Recognition versus analytical methods

Klein argues that recognition strategies are not a substitute for analytical methods, but an improvement. Analytical methods are the fallback for those without experience.

Klein sees a range of environments where recognition strategies will be the superior options. These include the presence of time pressure, when the decision maker is experienced in the domain, when conditions are dynamic (meaning effort can be rendered useless if conditions shift), and when the goals ill-defend (making it hard to develop evaluation criteria). Comparative evaluation is more useful where people have to justify choice, where it is required for conflict resolution, where you are trying to optimise (as opposed to finding just workable option), and where the decision is computationally complex (e.g. investment portfolio).

From this, it is hard to use a rigorous analytical approach in many natural settings. Rational, linear approaches run into problems when the goal is shifting or ill-defined.

Diagnosing poor decisions

I previously posted some of Klein’s views on the heuristics and biases approach to assessing decision quality. Needless to say, Klein is sceptical that poor decisions are largely due to faulty reasoning. More effort should be expended in finding the sources of poor decisions, rather than blaming the operator.

Klein describes a review a sample of 25 decisions with poor outcomes (from 600 he had available) to assess what went wrong. Sixteen outcomes were due to lack of experience, such as someone not realising that construction of the building on fire was problematic. The second most common issue was lack of information. The third most common involved noticing but explaining away problems during mental simulation – possibly involving bias.

Conditions for expertise

The conditions for developing the expertise for effective recognition-primed decision making is delved into in depth in Klein’s article with Daniel Kahneman, Conditions for Intuitive Exertise: A Failure to Disagree (pdf). However, Klein does examine this area to some degree in Sources of Power.

Klein notes that it is one thing to gain experience, and another to turn that into expertise.  It is often difficult to see cause and effect relationships. There is typically delay between the two. It is difficult to disentangle luck and skill. Drawing on work by Jim Shanteau, Klein also notes that expertise was hard to develop when the domain is dynamic, we need to predict human behaviour, there is less chance for feedback, there is not enough repetition to get sense of typicality or there are fewer trials. Funnily enough, this description seems to align somewhat with many of the naturalistic decision making environments.
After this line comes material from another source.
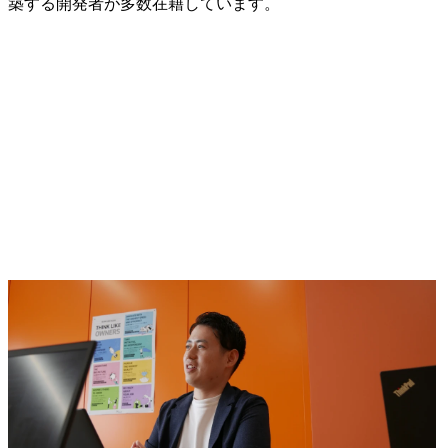
築する開発者が多数在籍しています。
Despite these barriers, Klein believes that it is possible to get expertise in some areas, such as fighting fires, caring for hospitalised infants or flying planes. Less convincingly (given some research in the area), he also references the fine discrimination of wine tasters (e.g.).

Possibly my biggest criticism of Klein’s book relates to this final point, as he provides little evidence for the conversion of experience into expertise beyond the observation that in many of these domains novices are completely lost. Is the best benchmark a comparison with a novice who has no idea, or is it better to look at, say, a simple algorithm, statistical rule, or someone with basic training?